Mr Fraser, then 32, was leading a group of Metservice staff carrying out weather observations on the Southern Ocean island, 600km off the coast of Invercargill.
"I was about to come in and I just felt this great big hit on the right-hand side and got shoved underwater.
"The first thing that raced through my mind was that I was being done over by a sealion, but then I got back to the surface and flicked my head back over to have a look and saw my right arm down a shark's mouth, which took me by surprise.
"That's when I got pulled down a second time and when it bit right through. I flipped back up to the surface and in those few seconds, it ripped up my left arm as well."
Mr Fraser rolled on to his back and kicked as hard as he could to get back to land, where his workmates were watching in horror.
Jacinda Amey, then 23, met him 30m out from the shore and pulled him to safety from the 4m great white.
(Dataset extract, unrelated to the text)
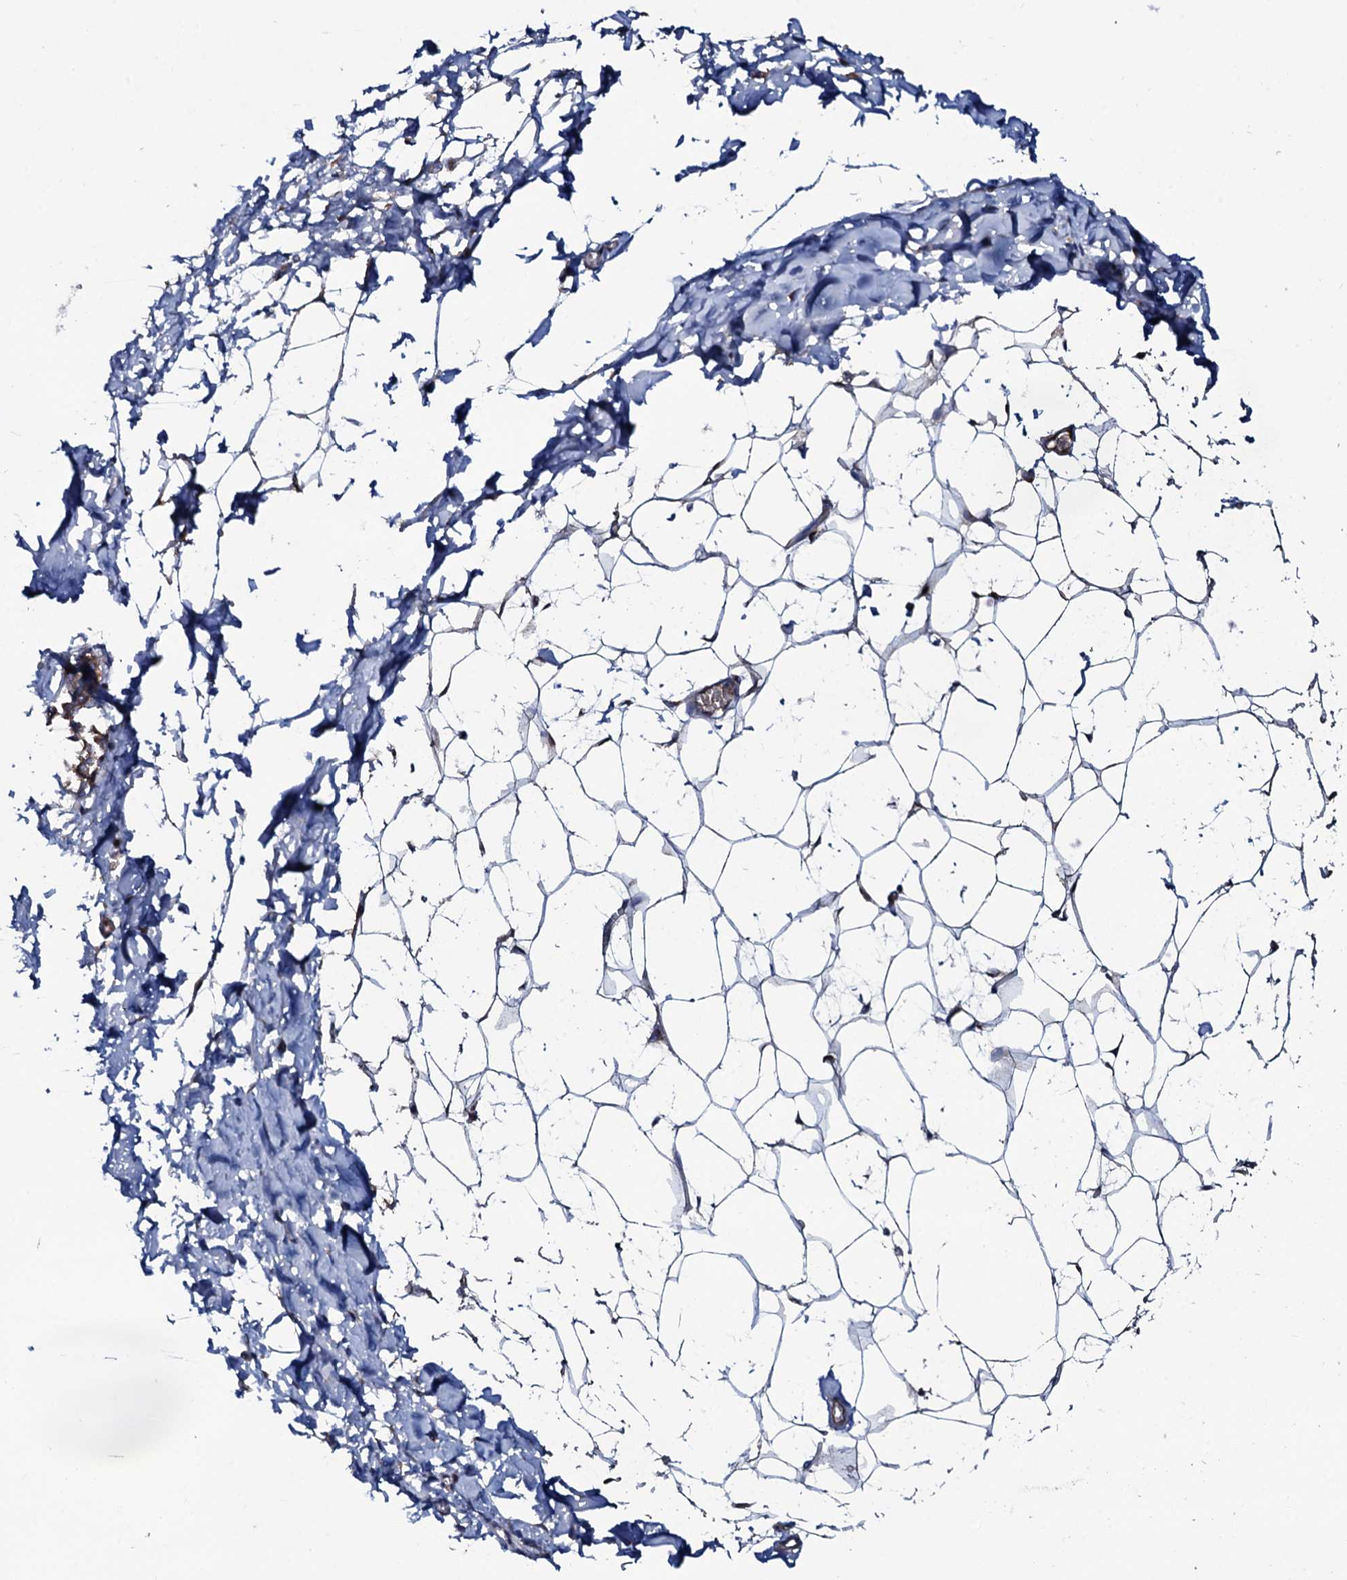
{"staining": {"intensity": "negative", "quantity": "none", "location": "none"}, "tissue": "breast", "cell_type": "Adipocytes", "image_type": "normal", "snomed": [{"axis": "morphology", "description": "Normal tissue, NOS"}, {"axis": "topography", "description": "Breast"}], "caption": "High power microscopy histopathology image of an IHC micrograph of benign breast, revealing no significant positivity in adipocytes. (DAB (3,3'-diaminobenzidine) IHC with hematoxylin counter stain).", "gene": "PPP1R3D", "patient": {"sex": "female", "age": 27}}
She was later awarded the New Zealand Cross, the highest bravery award, for her actions.
But his ordeal was far from over - in intense pain, suffering blood loss and shock, the group had to wait for a helicopter to be called from Taupo to rescue him.
Pilot John Funnell was chosen for the mission because he had flown to Campbell Island the year before in an exercise to cope with just such an emergency.
Flight paths were cleared for Mr Funnell and his co-pilot Grant Biel as they began their mission.
Fresh blood supplies were given to the rescuers when they reached Invercargill, and they flew out to the island in darkness.
All the while, Mr Fraser's colleagues tended to his wounds and talked him through the night.
To manage the pain, he was given shots of pethidine.
After each injection, Mr Fraser remembers throwing up - he later was told it was because he'd been given twice as much as he should have.
When day broke, Mr Funnell was able to perch the helicopter precariously on a rock outcrop at the island and Mr Fraser was bundled onboard.
He lost his right arm just below his elbow and about half the muscle on his left forearm "got ripped out, the nerves got cut and there's about three or four tendons missing."